PHILIPPE MEYER, TOUTOLOGUE

Auditeurs sachant auditer,

les Français boivent moins de vin mais du meilleur.
C’est une évolution réjouissante et que l’on observe partout dans le monde.

 

S’il y a un domaine dans lequel on peut parler de progrès c’est bien celui de la vigne.

L’arrivée de vignerons décidés à exprimer leur terroir et d’œnologues soucieux de les y aider, l’élévation du niveau de vie global depuis une demi-siècle, le rejet du productivisme qui conduisait certains viticulteurs à charger les ceps de grappes toujours plus nombreuses et toujours plus pesantes, les effets d’une meilleure éducation et d’une plus grande ouverture sur le monde, autant de facteurs qui ont contribué à nous faire boire avec plaisir aujourd’hui des vins dont la seule provenance provoquait hier une rejet moqueur.

L’une des disciplines qui s’est le plus enrichie ces dernières années est l’ampélographie dont l’objet essentiel est l’étude des cépages. Il existe au monde près de 10 000 cépages mais 20 d’entre eux représentent 80% de la production mondiale.
Or, les consommateurs sont de plus en plus nombreux à souhaiter découvrir des vins issus de cépages locaux, originaux et historiques et les viticulteurs sont aussi de plus en plus nombreux à en prendre le risque. Des 10 000 cépages existants,
7 500 sont conservés depuis 1876, époque maudite du phylloxéra, dans l’Hérault, au Domaine de Vassal.

L’INRA* qui en a la charge, explique que les nombreuses variétés conservées sont issues de régions et de pays très divers, et certaines ne sont plus cultivées qui constituent un patrimoine culturel et historique. L’érosion génétique rend nécessaire ce type de conservatoire car aujourd’hui il serait impossible de reconstituer une telle collection. Le Domaine de Vassal est donc un outil de connaissance et de formation de première importance pour les professionnels et le public. Cette espèce de bibliothèque des vins est à l’origine du renouveau de vieux cépages.

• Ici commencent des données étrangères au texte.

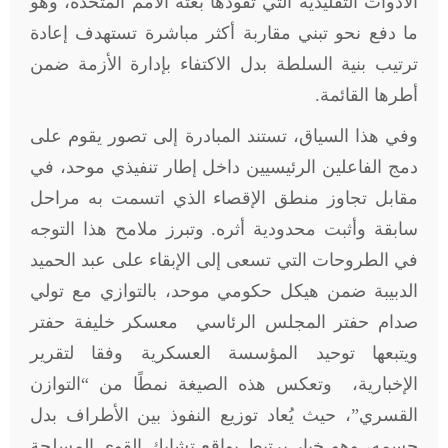
الأدوات التقليدية التي تقودها بعثة الأمم المتحدة، وهو
ما دفع نحو تبني مقاربة أكثر مباشرة تستهدف إعادة
ترتيب بنية السلطة بدل الاكتفاء بإدارة الأزمة ضمن
أطرها القائمة.
وفي هذا السياق، تستند المبادرة إلى تصور يقوم على
دمج الفاعلين الرئيسيين داخل إطار تنفيذي موحد، في
مقابل تجاوز منطق الإقصاء الذي اتسمت به مراحل
سابقة وأثبت محدودية أثره. وتبرز ملامح هذا التوجه
في الطروحات التي تسعى إلى الإبقاء على عبد الحميد
الدبيبة ضمن هيكل حكومي موحد، بالتوازي مع تولي
صدام حفتر المجلس الرئاسي معسكر خليفة حفتر
ويتبعها توحيد المؤسسة العسكرية وفقا لتقرير
الإخبارية، وتعكس هذه الصيغة نمطًا من “التوازن
القسري”، حيث يُعاد توزيع النفوذ بين الأطراف بدل
حسمه، وهو خيار يرتبط بواقع تشابك القوى المسلحة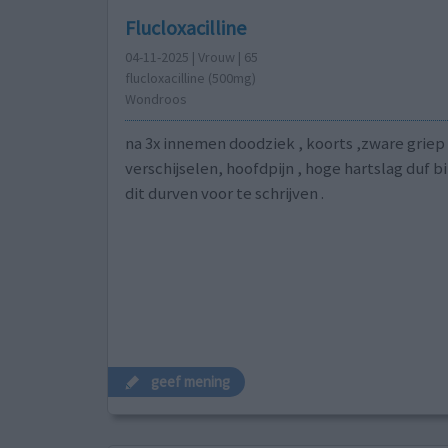
Flucloxacilline
04-11-2025 | Vrouw | 65
flucloxacilline (500mg)
Wondroos
na 3x innemen doodziek , koorts ,zware griep
verschijselen, hoofdpijn , hoge hartslag duf bi
dit durven voor te schrijven .
geef mening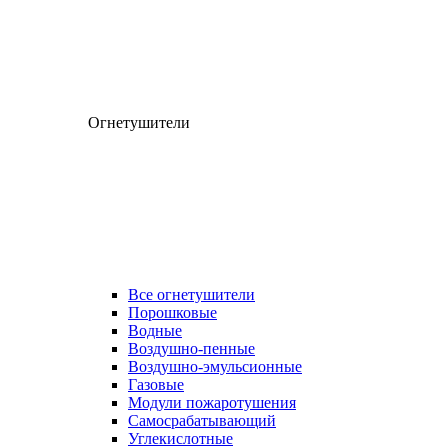
Огнетушители
Все огнетушители
Порошковые
Водные
Воздушно-пенные
Воздушно-эмульсионные
Газовые
Модули пожаротушения
Самосрабатывающий
Углекислотные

Vous vous doutez que si je vous en parle, c’est que ce conservatoire est menacé. Il l’est parce que les vignes sont implantées sur des terrains privés, ce qui engendre des coûts de gestion importants et l’époque est à raboter les coûts. Mais la menace vient aussi des aléa du réchauffement climatique : le Domaine de Vassal est situé à 1,50 m au-dessus du niveau de la mer, et risque d’ici quelques décennies d’être affecté par une éventuelle remontée des eaux salines du littoral méditerranéen.

Donc, l’État envisage de déménager le conservatoire des cépages. Il lui faut s’engager à ce que ce déménagement ne soit pas effectué trop vite et assurer que les considérations d’économie immédiate ne conduiront pas à amputer ce patrimoine exceptionnel de celles de ses pièces à qui on ne reconnaît pas aujourd’hui une utilité, mais dont on peut s’apercevoir demain qu’elles sont indispensables. Au fond, c’est un peu comme les peintures que l’on peut voir au Musée d’Orsay et qui ont bien failli être exclues de notre connaissance parce qu’elle ne correspondaient à une certaine mode à un certain moment.

Le ciel vous tienne en joie !

* Institut National de la Recherche Agronomique.